Articles | Volume 6, issue 6
Geosci. Model Dev., 6, 2087–2098, 2013
Geosci. Model Dev., 6, 2087–2098, 2013

Development and technical paper 16 Dec 2013

Development and technical paper | 16 Dec 2013

Correction of approximation errors with Random Forests applied to modelling of cloud droplet formation

A. Lipponen1, V. Kolehmainen1, S. Romakkaniemi1, and H. Kokkola2 A. Lipponen et al.
  • 1Department of Applied Physics, University of Eastern Finland, P.O. Box 1627, 70211 Kuopio, Finland
  • 2Finnish Meteorological Institute, Kuopio Unit, P.O. Box 1627, 70211 Kuopio, Finland

Abstract. In atmospheric models, due to their computational time or resource limitations, physical processes have to be simulated using reduced (i.e. simplified) models. The use of a reduced model, however, induces errors to the simulation results. These errors are referred to as approximation errors. In this paper, we propose a novel approach to correct these approximation errors.
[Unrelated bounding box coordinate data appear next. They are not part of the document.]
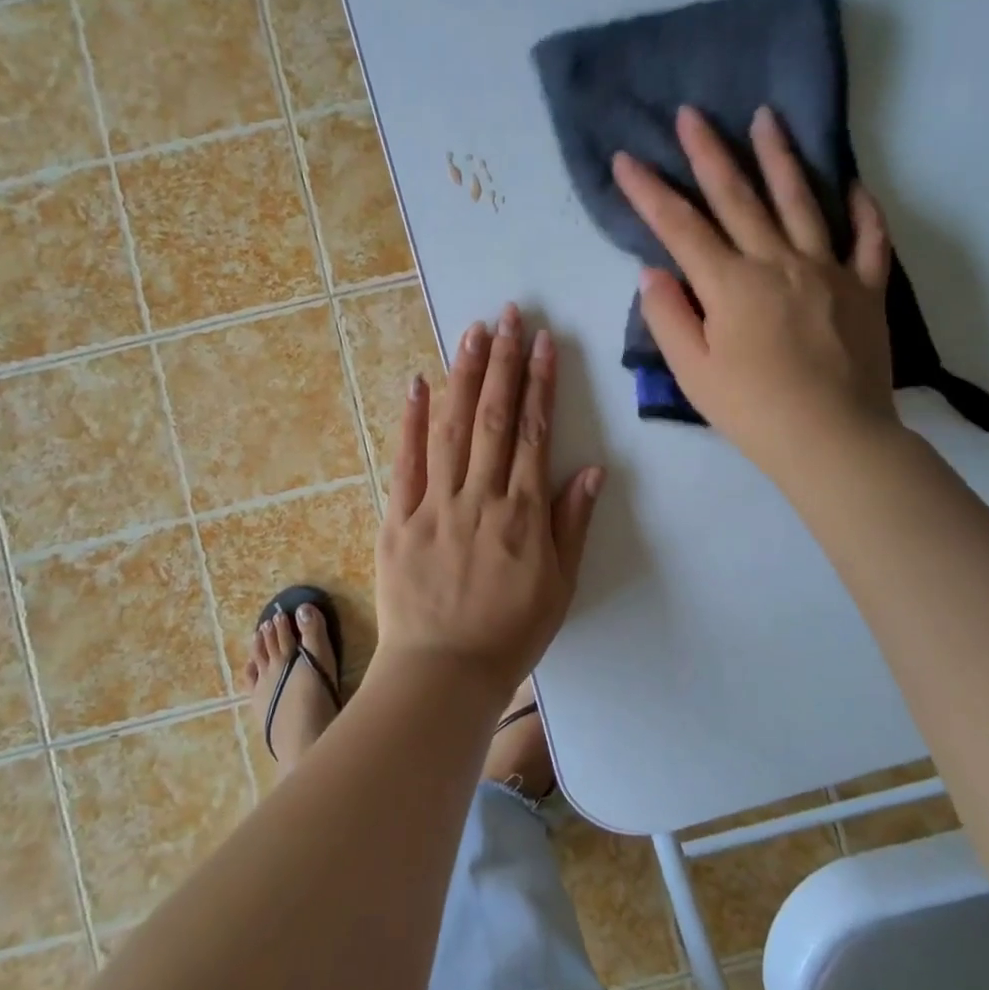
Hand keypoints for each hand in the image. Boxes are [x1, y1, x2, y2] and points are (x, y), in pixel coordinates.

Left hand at [374, 305, 604, 700]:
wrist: (441, 674)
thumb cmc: (509, 634)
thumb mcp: (558, 586)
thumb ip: (572, 524)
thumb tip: (591, 468)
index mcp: (523, 514)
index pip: (534, 433)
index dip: (540, 384)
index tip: (542, 342)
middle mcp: (481, 498)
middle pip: (493, 418)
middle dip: (503, 363)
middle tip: (508, 315)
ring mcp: (435, 505)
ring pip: (451, 428)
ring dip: (463, 376)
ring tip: (473, 332)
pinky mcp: (398, 518)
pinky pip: (405, 462)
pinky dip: (411, 421)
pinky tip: (417, 382)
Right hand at [611, 104, 899, 481]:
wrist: (834, 440)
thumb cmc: (753, 411)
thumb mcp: (693, 372)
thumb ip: (668, 317)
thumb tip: (654, 271)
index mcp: (730, 284)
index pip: (679, 227)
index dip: (649, 191)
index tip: (626, 158)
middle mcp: (778, 262)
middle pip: (738, 198)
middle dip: (709, 153)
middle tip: (692, 113)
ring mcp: (828, 270)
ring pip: (801, 201)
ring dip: (781, 157)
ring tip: (767, 117)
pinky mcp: (866, 288)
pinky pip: (867, 239)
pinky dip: (861, 209)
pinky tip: (851, 184)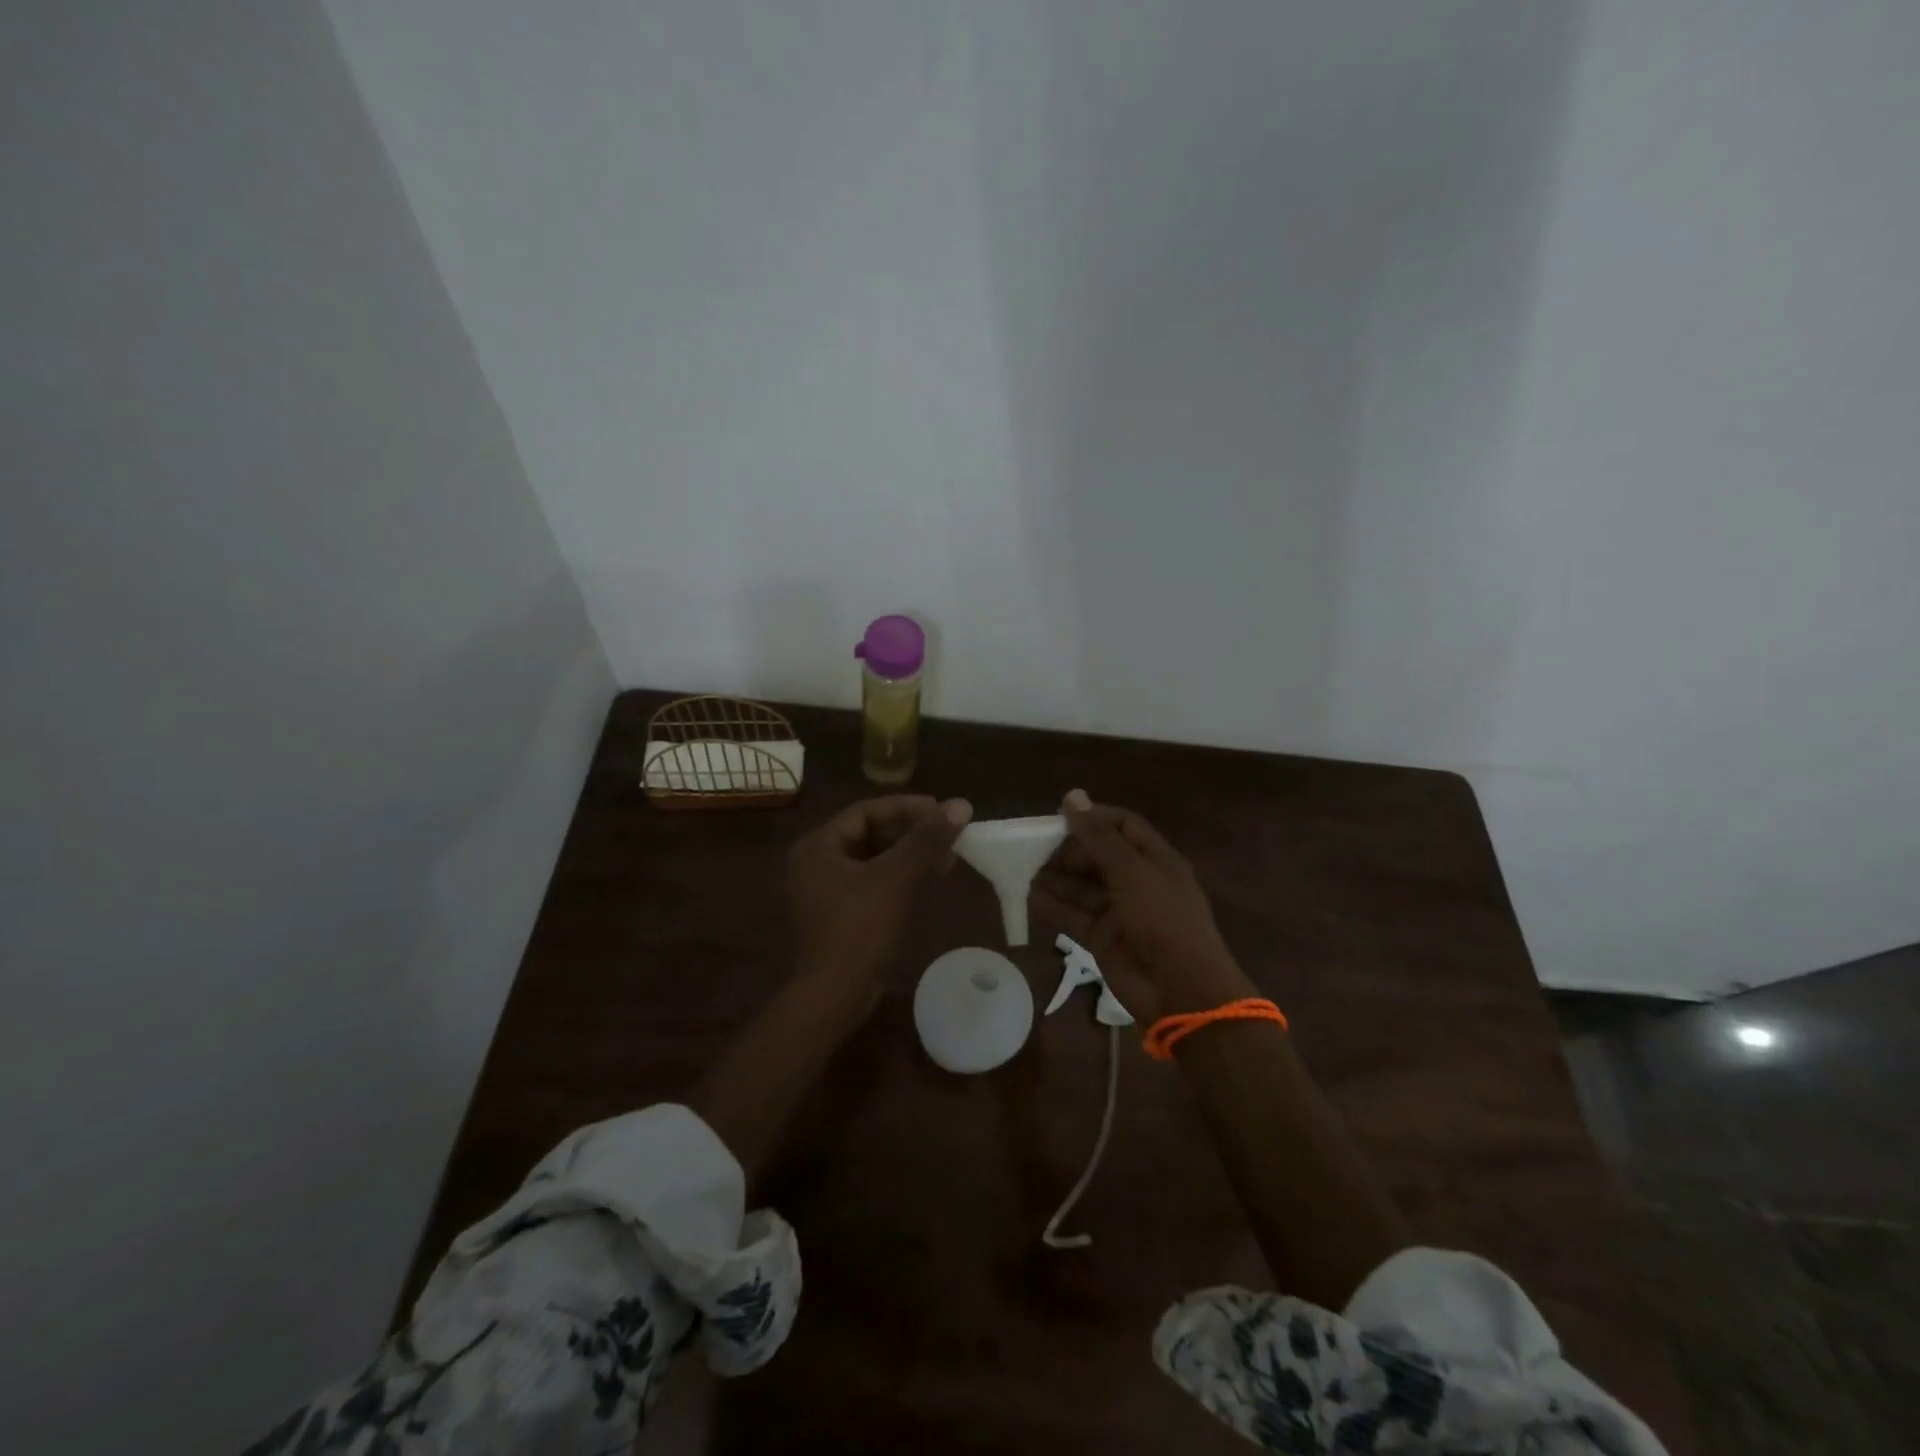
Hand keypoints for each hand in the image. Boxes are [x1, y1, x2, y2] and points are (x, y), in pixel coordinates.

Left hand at [786, 794, 972, 986]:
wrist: (834, 995)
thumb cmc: (859, 929)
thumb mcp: (895, 878)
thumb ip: (926, 840)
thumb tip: (961, 805)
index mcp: (817, 846)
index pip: (865, 811)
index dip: (906, 807)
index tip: (941, 810)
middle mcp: (816, 862)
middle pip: (870, 833)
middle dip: (912, 833)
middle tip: (949, 834)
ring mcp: (826, 890)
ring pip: (875, 858)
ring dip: (910, 854)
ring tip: (948, 856)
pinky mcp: (840, 913)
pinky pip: (874, 881)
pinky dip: (901, 876)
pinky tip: (929, 876)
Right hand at [1032, 789, 1253, 1021]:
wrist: (1180, 989)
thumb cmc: (1162, 919)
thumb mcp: (1131, 871)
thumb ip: (1098, 837)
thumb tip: (1072, 796)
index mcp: (1155, 858)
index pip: (1123, 825)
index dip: (1093, 817)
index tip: (1059, 816)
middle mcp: (1137, 881)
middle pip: (1099, 855)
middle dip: (1069, 849)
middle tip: (1037, 847)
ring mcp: (1120, 911)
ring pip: (1083, 886)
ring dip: (1056, 878)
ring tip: (1024, 869)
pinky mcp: (1103, 938)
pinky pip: (1074, 916)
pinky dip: (1053, 906)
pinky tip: (1029, 897)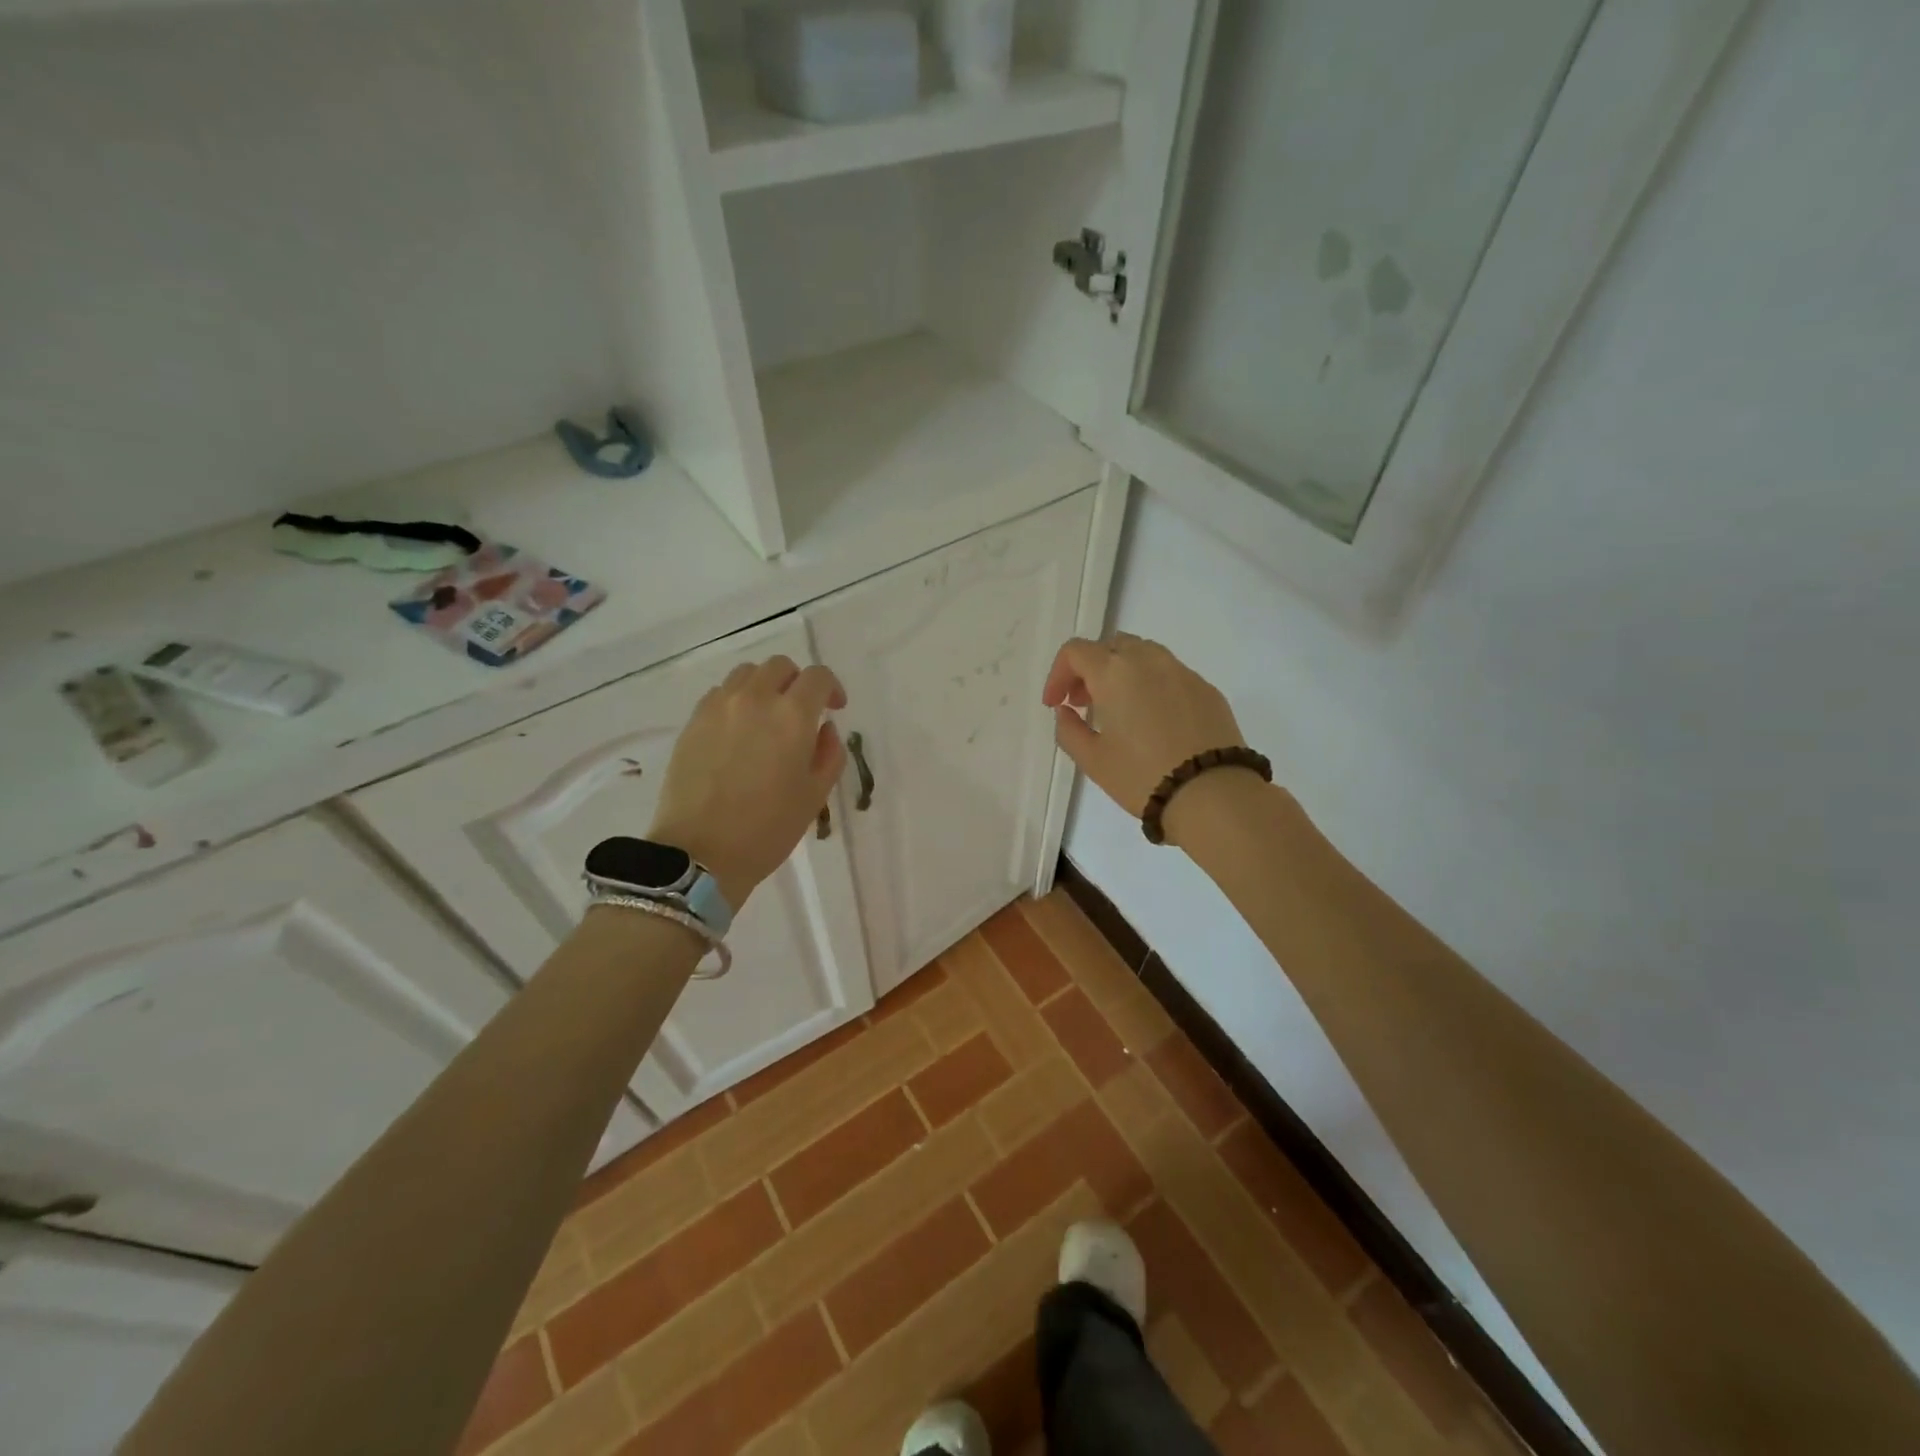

We model the approximation error as an additive noise process in the simulation model and employ the Random Forest (RF) regression algorithm for constructing a computationally low cost predictor for the approximation error. In this way, the overall simulation problem is decomposed into two separate and computationally efficient simulation problems: solution of the reduced model and prediction of the approximation error realisation. The approach is tested for handling approximation errors due to a reduced coarse sectional representation of aerosol size distribution in a cloud droplet formation calculation as well as for compensating the uncertainty caused by the aerosol activation parameterization itself. The results show a significant improvement in the accuracy of the simulation compared to the conventional simulation with a reduced model. The proposed approach is rather general and extension of it to different parameterizations or reduced process models that are coupled to geoscientific models is a straightforward task. Another major benefit of this method is that it can be applied to physical processes that are dependent on a large number of variables making them difficult to be parameterized by traditional methods.